Matter wave soliton bouncer

TL;DR

This paper investigates the behavior of matter wave solitons bouncing on an atomic mirror under gravity, analyzing resonant oscillations and Fermi-type acceleration through analytical and numerical methods.

Contribution

It introduces a variational analytical approach to describe soliton dynamics and demonstrates Fermi-type acceleration by periodically modulating the mirror's position.

Findings

Resonant oscillations of soliton's center of mass and width are observed.

Fermi-type acceleration occurs when the mirror's position is periodically varied.
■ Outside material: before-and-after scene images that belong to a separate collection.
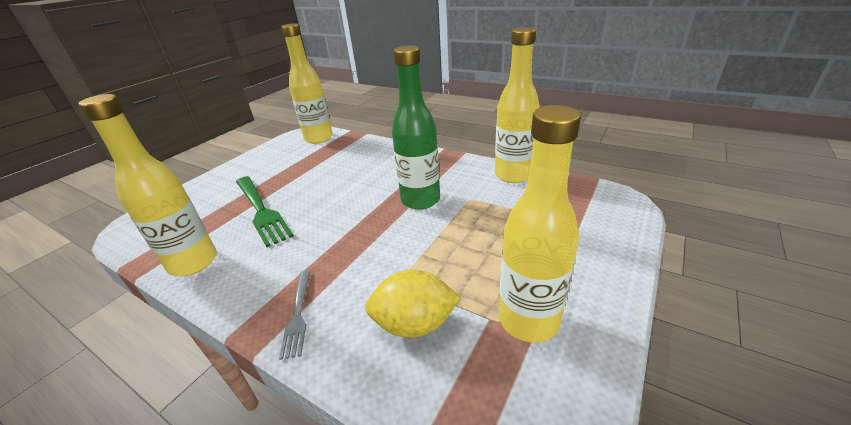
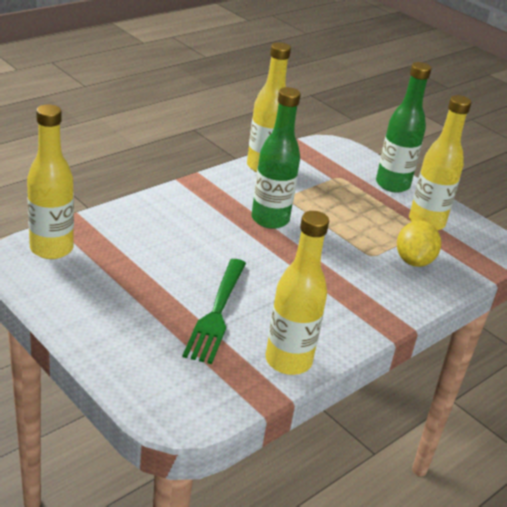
camera: 80 degrees left, 0 degrees up
(261, 210) = (217, 313): green fork -> green fork turned 120 degrees clockwise
(298, 314) = (385, 306): grey fork -> none
(593, 265) = (392, 184): none -> green bottle

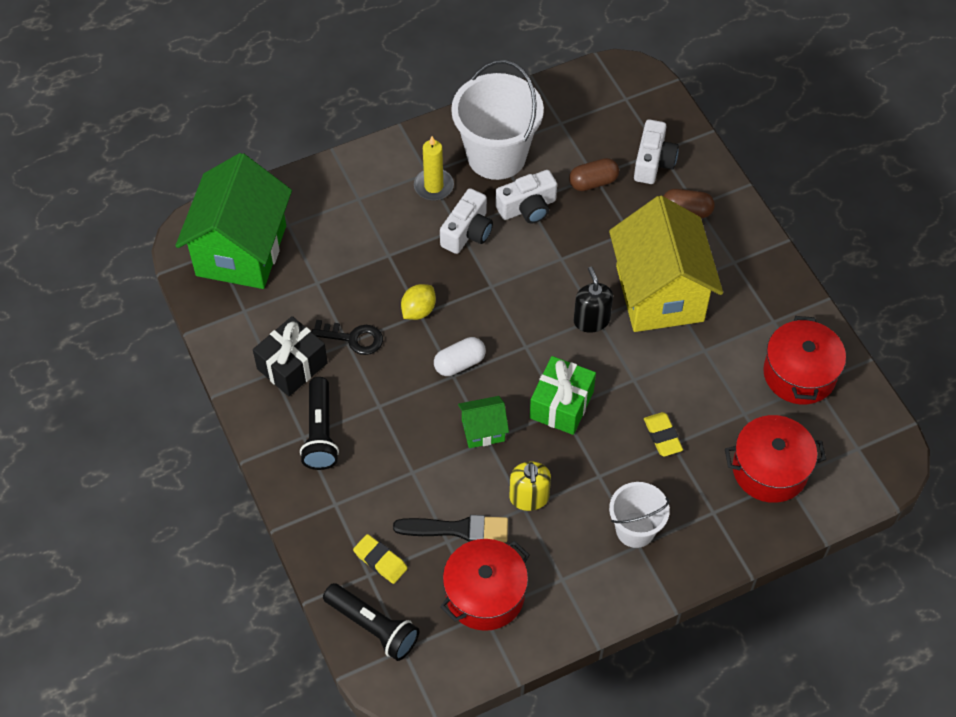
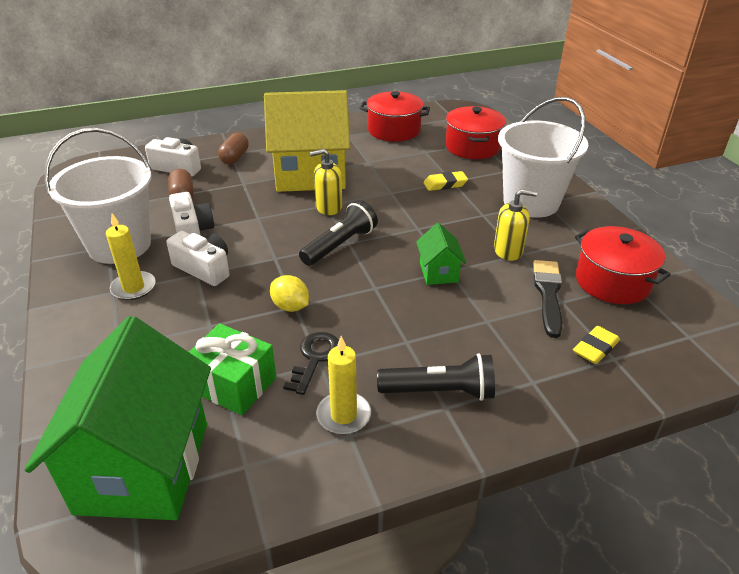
camera: 85 degrees left, 20 degrees down
(241, 250) = (143, 467): green house -> green house turned 75 degrees clockwise
(292, 366) = (343, 415): black gift -> yellow candle
(373, 627) = (673, 357): black flashlight -> black flashlight (340, 245)
(459, 363) = (361, 282): white capsule -> none
(561, 405) = (413, 228): green gift -> green gift (233, 384)
(591, 320) = (328, 207): black soap dispenser -> yellow soap dispenser
(635, 530) = (531, 202): white bucket -> white bucket, size x1.73

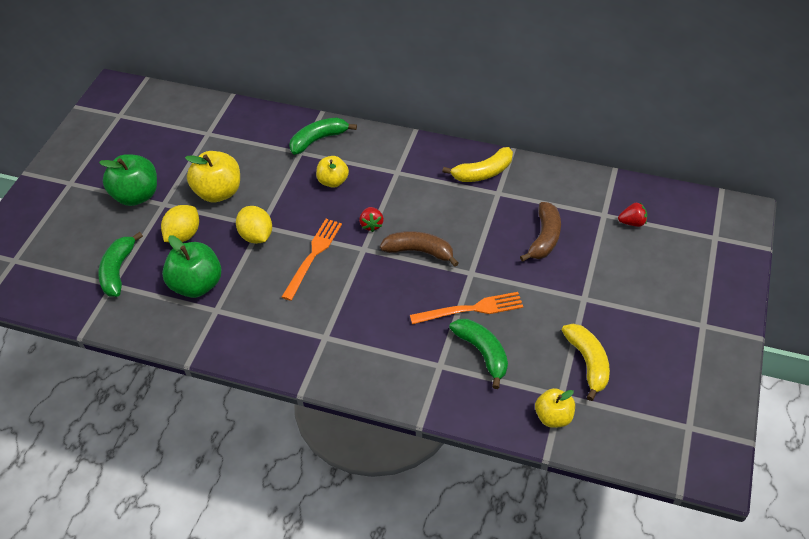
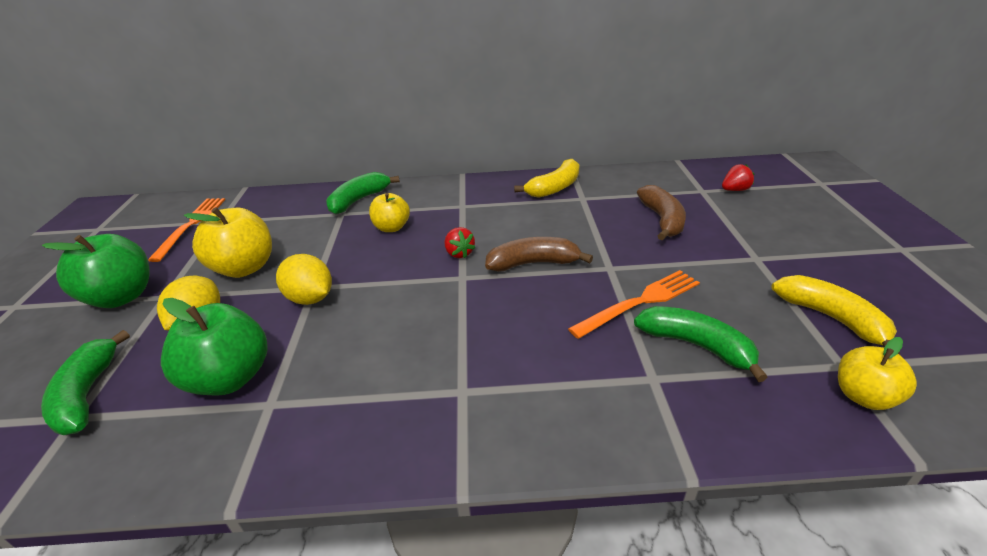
camera: 20 degrees left, 15 degrees down
(313, 256) = (398, 300): orange fork -> orange fork (191, 225)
Analytical predictions agree qualitatively with numerical simulations of the Gross-Pitaevskii equation.

Abstract

Dynamics of a matter wave soliton bouncing on the reflecting surface (atomic mirror) under the effect of gravity has been studied by analytical and numerical means. The analytical description is based on the variational approach. Resonant oscillations of the soliton's center of mass and width, induced by appropriate modulation of the atomic scattering length and the slope of the linear potential are analyzed. In numerical experiments we observe the Fermi type acceleration of the soliton when the vertical position of the reflecting surface is periodically varied in time. Analytical predictions are compared with the results of numerical simulations of the Gross-Pitaevskii equation and qualitative agreement between them is found.